In experiments on human cognition using reaction time (RT) as an outcome measure, we often have a procedure-enforced censoring of observations such that the experiment interrupts data collection if a given response is taking longer than, say, 1s, yielding an NA as data for that instance. (There’s also an implied lower bound at zero, but where RTs are usually skewed anyway, models often use log-normal error or a more elaborate latent process like Wiener diffusion that yields a similarly skewed distribution of error.)

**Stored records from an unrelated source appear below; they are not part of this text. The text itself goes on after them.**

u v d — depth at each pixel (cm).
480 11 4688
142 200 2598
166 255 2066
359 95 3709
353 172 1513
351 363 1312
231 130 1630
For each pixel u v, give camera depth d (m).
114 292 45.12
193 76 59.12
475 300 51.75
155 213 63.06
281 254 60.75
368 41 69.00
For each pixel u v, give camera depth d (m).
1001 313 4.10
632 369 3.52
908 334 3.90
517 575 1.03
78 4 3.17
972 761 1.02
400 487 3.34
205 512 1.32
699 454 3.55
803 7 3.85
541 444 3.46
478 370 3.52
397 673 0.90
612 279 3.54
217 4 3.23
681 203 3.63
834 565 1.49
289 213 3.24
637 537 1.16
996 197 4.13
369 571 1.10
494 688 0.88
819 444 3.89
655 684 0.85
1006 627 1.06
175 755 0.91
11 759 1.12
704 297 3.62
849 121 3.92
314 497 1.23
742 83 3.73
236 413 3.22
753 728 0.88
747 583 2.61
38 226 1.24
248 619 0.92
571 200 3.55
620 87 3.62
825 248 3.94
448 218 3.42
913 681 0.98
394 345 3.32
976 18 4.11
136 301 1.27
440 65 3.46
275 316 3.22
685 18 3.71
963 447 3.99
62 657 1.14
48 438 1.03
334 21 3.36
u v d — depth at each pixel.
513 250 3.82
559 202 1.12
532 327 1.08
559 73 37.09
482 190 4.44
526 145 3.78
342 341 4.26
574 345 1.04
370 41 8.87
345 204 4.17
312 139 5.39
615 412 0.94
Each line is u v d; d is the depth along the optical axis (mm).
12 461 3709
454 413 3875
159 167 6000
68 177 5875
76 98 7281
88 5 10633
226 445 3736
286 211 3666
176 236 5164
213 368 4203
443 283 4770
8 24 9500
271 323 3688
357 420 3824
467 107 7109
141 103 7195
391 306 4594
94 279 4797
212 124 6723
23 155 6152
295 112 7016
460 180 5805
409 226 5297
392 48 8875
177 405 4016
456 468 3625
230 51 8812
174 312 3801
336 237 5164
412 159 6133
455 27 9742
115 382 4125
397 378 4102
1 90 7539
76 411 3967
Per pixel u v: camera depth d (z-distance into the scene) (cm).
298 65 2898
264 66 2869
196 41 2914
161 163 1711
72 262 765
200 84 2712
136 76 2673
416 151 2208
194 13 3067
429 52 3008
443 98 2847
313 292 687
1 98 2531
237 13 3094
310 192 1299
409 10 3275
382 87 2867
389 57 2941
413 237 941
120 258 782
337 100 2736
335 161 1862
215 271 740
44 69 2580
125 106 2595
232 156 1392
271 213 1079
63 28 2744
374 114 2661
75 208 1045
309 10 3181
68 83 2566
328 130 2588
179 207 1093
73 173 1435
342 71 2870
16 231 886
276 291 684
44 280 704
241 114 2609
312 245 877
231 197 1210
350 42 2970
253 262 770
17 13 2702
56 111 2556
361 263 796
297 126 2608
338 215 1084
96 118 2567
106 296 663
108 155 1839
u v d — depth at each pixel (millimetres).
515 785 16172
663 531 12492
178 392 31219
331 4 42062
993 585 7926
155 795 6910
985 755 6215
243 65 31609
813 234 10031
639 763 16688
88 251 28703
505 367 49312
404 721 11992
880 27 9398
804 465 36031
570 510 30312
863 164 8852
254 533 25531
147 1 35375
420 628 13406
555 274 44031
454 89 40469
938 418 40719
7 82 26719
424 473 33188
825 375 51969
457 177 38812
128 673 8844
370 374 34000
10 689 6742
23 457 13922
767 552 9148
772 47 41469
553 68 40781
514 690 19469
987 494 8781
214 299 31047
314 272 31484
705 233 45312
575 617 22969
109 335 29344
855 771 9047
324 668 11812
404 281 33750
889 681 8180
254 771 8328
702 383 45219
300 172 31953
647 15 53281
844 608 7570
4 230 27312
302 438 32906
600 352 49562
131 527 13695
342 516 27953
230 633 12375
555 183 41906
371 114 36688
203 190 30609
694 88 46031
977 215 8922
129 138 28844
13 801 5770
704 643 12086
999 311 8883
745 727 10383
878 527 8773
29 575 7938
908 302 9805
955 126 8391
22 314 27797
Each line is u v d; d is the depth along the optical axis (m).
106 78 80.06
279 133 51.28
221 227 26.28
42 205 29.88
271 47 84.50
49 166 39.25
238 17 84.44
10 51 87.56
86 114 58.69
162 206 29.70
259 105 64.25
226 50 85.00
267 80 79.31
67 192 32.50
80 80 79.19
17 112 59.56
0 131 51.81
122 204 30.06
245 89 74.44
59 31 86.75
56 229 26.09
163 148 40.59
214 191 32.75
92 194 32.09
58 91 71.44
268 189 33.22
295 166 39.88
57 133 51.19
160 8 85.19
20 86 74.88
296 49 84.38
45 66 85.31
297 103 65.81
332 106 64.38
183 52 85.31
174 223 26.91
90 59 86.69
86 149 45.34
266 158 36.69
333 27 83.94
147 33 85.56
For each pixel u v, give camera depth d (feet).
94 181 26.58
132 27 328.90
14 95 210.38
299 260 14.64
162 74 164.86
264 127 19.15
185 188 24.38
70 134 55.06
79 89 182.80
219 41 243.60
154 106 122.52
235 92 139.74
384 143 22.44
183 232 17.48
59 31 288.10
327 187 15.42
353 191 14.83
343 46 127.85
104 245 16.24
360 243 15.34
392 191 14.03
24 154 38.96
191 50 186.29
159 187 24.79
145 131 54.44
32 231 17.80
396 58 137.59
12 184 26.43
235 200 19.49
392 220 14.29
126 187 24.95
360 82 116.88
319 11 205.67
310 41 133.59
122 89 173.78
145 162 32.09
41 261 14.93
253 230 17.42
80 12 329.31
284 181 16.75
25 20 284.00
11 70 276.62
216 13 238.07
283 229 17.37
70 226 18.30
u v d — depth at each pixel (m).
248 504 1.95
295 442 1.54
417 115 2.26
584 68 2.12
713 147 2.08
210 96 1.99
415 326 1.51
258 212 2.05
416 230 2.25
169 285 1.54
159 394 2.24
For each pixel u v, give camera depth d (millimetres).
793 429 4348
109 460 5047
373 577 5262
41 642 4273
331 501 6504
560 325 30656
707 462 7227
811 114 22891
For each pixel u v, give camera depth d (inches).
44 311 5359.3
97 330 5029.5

So we might use a right-censored model along the lines of the following (adapted from the manual v2.16, pg 188):
data {
int<lower=0> N_obs;
int<lower=0> N_cens;
real y_obs[N_obs];
real<lower=max(y_obs)> U;
}
parameters {
real mu;
real<lower=0> sigma;
}
model {
y_obs ~ lognormal(mu, sigma);
target += N_cens * lognormal_lccdf(U | mu, sigma);
}
In these experiments we also observe varying degrees of “contamination” responses, reflecting usually either fast guessing or slow responses after a brief inattentive period. There are more complicated models of these contamination sources that become identified with lots of data, but a useful first approximation to merely “deal with” them in cases of more moderate amounts of data is to model responses as a mixture with some proportion, p, of log-normally distributed “non-contamination” responses and 1-p proportion uniformly distributed “contamination” responses.
In this case, would the following be the appropriate expression of the mixture with censoring?
data {
int<lower=0> N_obs;
int<lower=0> N_cens;
real y_obs[N_obs];
real<lower=max(y_obs)> U;
}
transformed_data{
real uniflpdf;
uniflpdf = uniform_lpdf(0|0,U); // lpdf of the contaminations (data-invariant)
}
parameters {
real mu;
real<lower=0> sigma;
real<lower=0,upper=1> mix_prop ;
}
model {
target += log_sum_exp(
log(mix_prop) + lognormal_lpdf( y_obs | mu , sigma)
, log1m(mix_prop) + uniflpdf
) ;
target += N_cens * lognormal_lccdf(U | mu, sigma);
}